Still, the idea of a 128-bit chip—coming on the heels of Apple's 64-bit A7 processor for the iPhone 5S and other speculation about Samsung's plan for a similar chip for Android-based devices—caused enough of a stir that ARM officials decided to respond. And the response? Nothing is in the works, and that 64-bit capabilities are all that will be needed for the foreseeable future.
"News reports have suggested that ARM is developing 128-bit processor technology: This is not true. 64-bit processors are capable of supporting the needs of the computing industry now and for many years to come," Ian Drew, chief marketing officer and executive vice president for business development at ARM, said in a post on the company's blog. "There are absolutely no plans under way for 128 bit ARM-based chips because they simply aren’t needed.
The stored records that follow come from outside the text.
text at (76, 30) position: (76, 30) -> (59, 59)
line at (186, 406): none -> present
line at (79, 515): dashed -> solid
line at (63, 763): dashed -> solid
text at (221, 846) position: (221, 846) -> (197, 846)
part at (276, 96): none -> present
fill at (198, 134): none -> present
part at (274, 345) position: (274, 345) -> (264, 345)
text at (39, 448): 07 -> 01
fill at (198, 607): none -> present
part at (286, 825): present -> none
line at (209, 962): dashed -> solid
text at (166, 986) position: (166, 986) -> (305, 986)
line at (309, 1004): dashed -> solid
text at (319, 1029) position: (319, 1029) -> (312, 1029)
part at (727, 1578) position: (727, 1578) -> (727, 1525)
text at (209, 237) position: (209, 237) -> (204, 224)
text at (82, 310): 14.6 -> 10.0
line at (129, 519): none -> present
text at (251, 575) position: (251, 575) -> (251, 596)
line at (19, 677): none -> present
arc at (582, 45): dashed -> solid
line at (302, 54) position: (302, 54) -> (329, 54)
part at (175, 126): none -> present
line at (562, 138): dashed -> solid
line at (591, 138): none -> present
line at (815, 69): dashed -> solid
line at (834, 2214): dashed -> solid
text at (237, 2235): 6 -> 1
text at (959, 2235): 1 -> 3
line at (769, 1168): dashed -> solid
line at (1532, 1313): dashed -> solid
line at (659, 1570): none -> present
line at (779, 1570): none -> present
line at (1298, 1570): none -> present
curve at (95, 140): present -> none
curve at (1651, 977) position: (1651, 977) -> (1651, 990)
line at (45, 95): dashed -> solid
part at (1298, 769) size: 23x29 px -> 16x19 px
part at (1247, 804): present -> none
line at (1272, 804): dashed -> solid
Rumors to the contrary are simply incorrect."
He also said that "comments attributed to any ARM executive … that allegedly discuss any specific partner’s chip plans for the future or 128-bit development are inaccurate: No such comments have been made."
Drew boasted about the company's efforts in 32-bit architectures—including the company's big.Little technology, which pairs CPUs of different power capabilities to address different workloads on a device—adding that there will be about 10 billion 32-bit chips sold in 2013, and that will grow in the future. In addition, ARM has launched its lineup of 64-bit ARMv8-A processor architectures, with the first chips based on the architecture starting to hit the market.
"In the coming year, I expect we will see increasing announcements of 64-bit solutions across mobile, networking and server markets," he wrote.
Such 64-bit capabilities in PCs meant being able to use more than 4GB of RAM, but right now, smartphones use less memory than that. So 64 bits in smartphones will be more than enough; 128 bits just isn't needed, Drew said.